(Dataset entries)
>>>

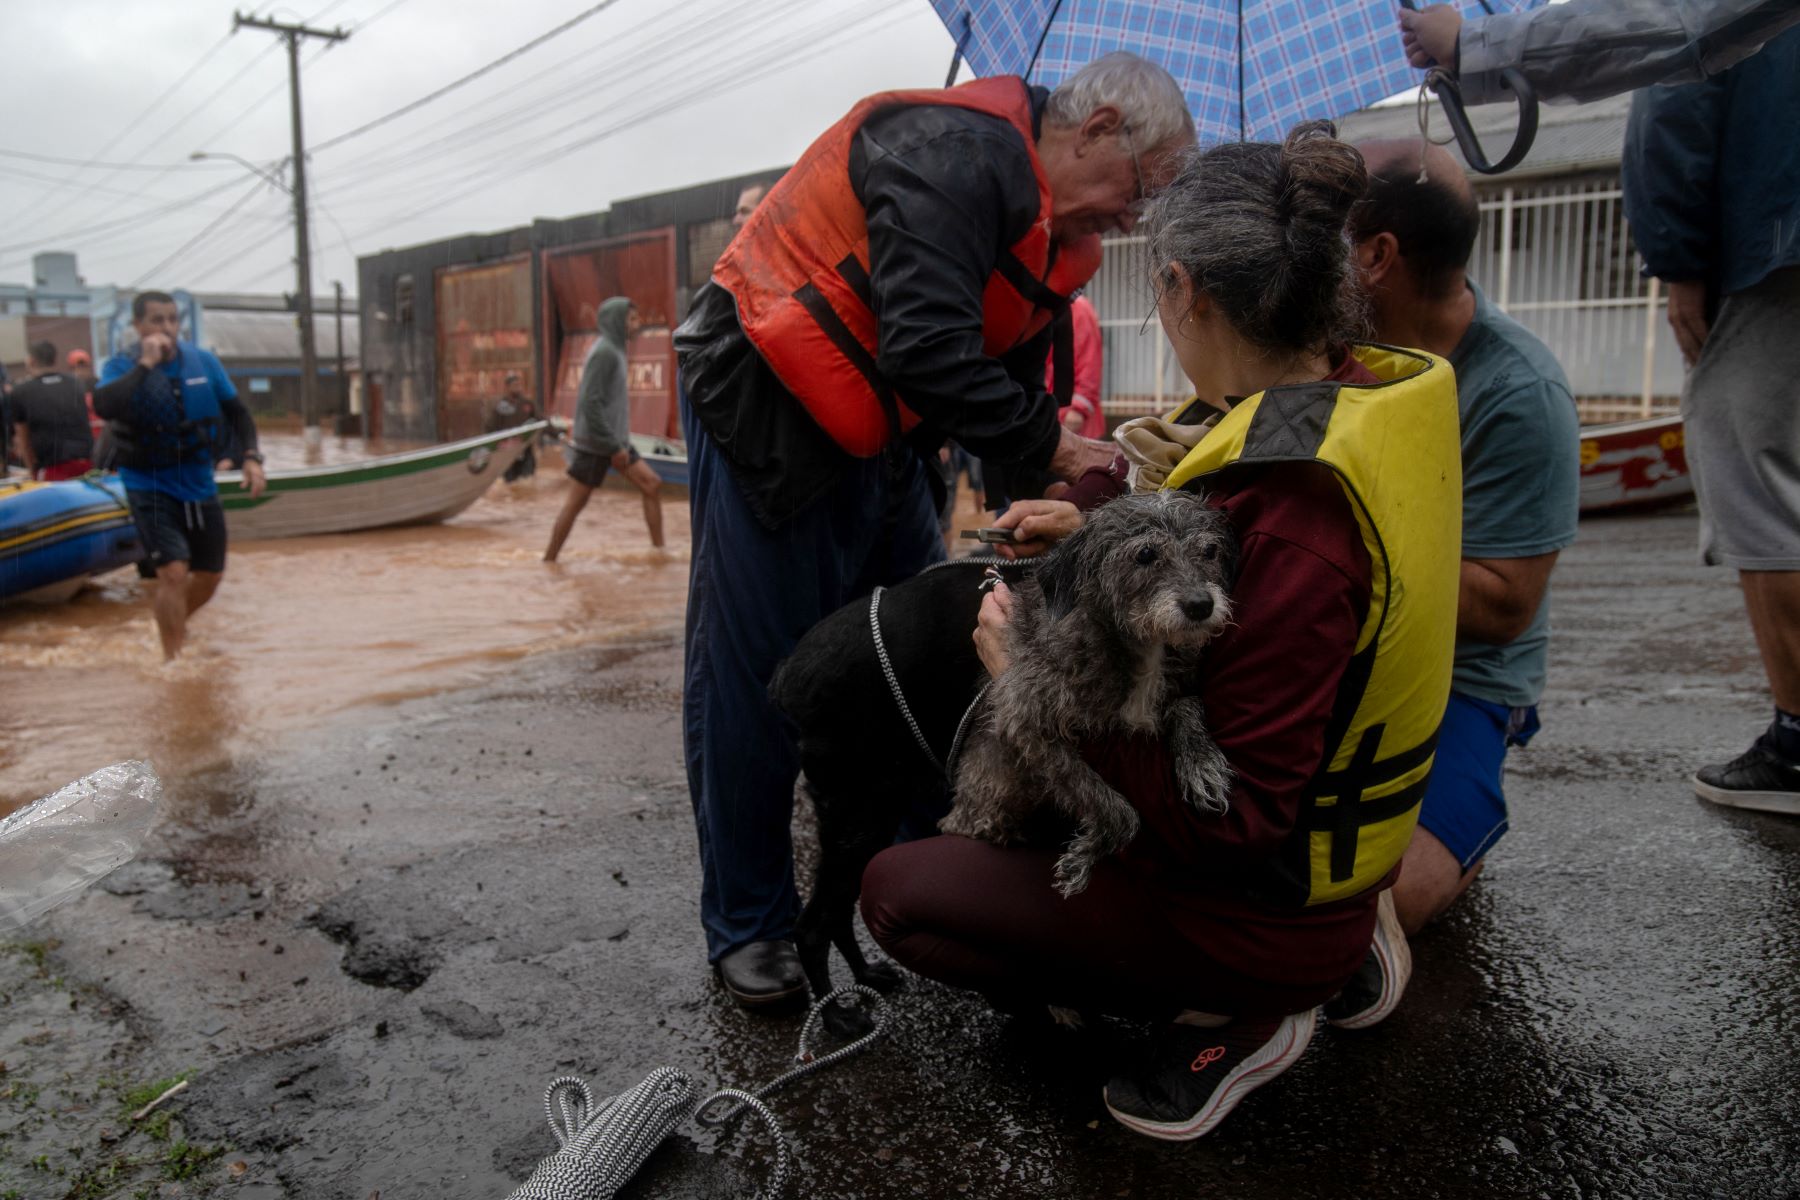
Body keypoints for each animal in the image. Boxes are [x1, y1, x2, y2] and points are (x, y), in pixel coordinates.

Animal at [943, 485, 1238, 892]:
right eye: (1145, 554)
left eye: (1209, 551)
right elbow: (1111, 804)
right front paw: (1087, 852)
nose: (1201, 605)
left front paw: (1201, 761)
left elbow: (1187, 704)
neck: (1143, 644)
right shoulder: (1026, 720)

<<<
>>>

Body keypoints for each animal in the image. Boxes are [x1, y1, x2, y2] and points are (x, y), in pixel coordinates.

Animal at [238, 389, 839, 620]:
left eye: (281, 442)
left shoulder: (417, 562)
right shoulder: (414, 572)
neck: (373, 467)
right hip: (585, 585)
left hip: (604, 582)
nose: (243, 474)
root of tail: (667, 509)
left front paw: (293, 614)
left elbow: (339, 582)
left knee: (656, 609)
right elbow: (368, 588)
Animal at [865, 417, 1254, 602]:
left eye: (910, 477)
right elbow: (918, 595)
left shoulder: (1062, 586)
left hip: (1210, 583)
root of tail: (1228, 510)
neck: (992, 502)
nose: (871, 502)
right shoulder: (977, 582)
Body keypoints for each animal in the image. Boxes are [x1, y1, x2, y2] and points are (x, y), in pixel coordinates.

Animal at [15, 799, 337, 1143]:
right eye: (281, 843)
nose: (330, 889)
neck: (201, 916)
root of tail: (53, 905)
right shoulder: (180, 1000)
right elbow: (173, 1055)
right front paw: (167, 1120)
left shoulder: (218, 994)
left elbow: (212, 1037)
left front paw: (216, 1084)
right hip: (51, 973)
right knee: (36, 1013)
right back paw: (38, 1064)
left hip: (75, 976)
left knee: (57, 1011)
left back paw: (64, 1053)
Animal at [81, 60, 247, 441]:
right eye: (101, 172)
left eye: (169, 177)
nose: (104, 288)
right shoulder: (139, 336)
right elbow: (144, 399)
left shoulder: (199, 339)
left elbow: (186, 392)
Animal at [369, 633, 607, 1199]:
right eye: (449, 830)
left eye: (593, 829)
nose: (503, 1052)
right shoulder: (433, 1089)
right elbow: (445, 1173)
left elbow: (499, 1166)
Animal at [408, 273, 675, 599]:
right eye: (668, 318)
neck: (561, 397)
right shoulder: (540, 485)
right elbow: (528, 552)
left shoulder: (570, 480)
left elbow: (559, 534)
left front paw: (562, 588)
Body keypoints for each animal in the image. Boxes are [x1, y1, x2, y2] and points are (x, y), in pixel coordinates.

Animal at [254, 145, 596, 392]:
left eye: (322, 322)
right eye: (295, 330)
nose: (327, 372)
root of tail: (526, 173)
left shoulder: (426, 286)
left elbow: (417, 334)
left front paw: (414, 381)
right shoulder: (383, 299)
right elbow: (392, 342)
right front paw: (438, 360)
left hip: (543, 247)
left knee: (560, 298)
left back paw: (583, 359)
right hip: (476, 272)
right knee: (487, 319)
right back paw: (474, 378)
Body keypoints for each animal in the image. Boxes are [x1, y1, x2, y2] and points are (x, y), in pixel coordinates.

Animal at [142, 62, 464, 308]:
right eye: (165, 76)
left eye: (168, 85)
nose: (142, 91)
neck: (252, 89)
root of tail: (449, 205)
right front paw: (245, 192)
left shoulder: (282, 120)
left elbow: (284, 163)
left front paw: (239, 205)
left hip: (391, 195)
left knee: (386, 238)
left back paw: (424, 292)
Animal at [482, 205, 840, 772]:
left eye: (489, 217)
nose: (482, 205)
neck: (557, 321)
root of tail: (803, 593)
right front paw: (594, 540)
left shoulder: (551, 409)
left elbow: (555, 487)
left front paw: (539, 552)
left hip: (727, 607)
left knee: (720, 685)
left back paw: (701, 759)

<<<

> _ASSIGNED TASK_: Copy the lines above exactly. Start with the line containing "right eye: (668, 318)", end with the line containing "left back paw: (583, 359)", and include both.

> _REPLY TO THE EXERCISE_:
right eye: (668, 318)
neck: (561, 397)
right shoulder: (540, 485)
right elbow: (528, 552)
left shoulder: (570, 480)
left elbow: (559, 534)
left front paw: (562, 588)
Body keypoints for each animal in the image. Boxes are [x1, y1, x2, y2] and points are (x, y), in pixel coordinates.

Animal at [254, 145, 596, 392]:
left eye: (322, 322)
right eye: (295, 330)
nose: (327, 372)
root of tail: (526, 173)
left shoulder: (426, 286)
left elbow: (417, 334)
left front paw: (414, 381)
right shoulder: (383, 299)
right elbow: (392, 342)
right front paw: (438, 360)
left hip: (543, 247)
left knee: (560, 298)
left back paw: (583, 359)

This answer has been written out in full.